|Lament yet Life
||[May. 7th, 2005|02:09 am]
I am saddened by the fact that I do not write as I used to. I was reading over my olde livejournal entries from a year or so ago and they are so beautiful! Pure Poetry! heh, now I am just being a wee, little, bit silly.
I don't know what is different. Maybe I have changed and am in less of a dream world and therefore have written very straightforward posts? Well, in relatively plain terms rather than the prose I used to submit.
I know that I have grown up a hell of a lot in the last year and have come to terms with that.
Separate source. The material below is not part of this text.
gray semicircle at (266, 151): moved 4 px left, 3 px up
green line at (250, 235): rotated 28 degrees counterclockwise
I know that doesn't mean I have to sell out and stop being myself as I had feared for so long.
The early days of a new romance could have afflicted my writing style, I would say that I feel the same now as I did then but I would be lying. I do feel differently, I feel so incredibly much more for him. Perhaps because I know him so completely in what he will share with me, I do not possess the hypothesising and dreamy wonder in my mind of when we were less well acquainted.
Regardless of all this, I am going to regain my beautiful style, my lust for words and longing for vocabulary.
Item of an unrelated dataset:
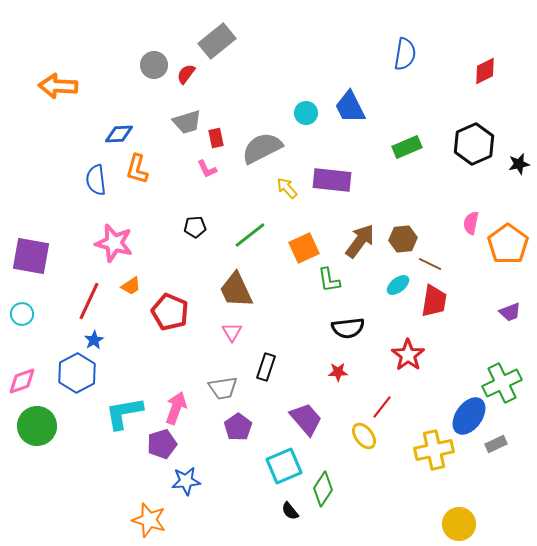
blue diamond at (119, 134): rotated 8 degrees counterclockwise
In so many ways my boyfriend has been and is my inspiration. He makes my mind tick in various ways, new and challenging, complex and creative.
Sometimes, I want to be a writer.
Academia could allow this, facilitate various foot-in-the-door scenarios.
I am thinking about doing Honours next year. I was going to do a Graduate Diploma, however, I am probably just delaying the inevitable by doing so. I can pick up fascinating History Books of my own volition.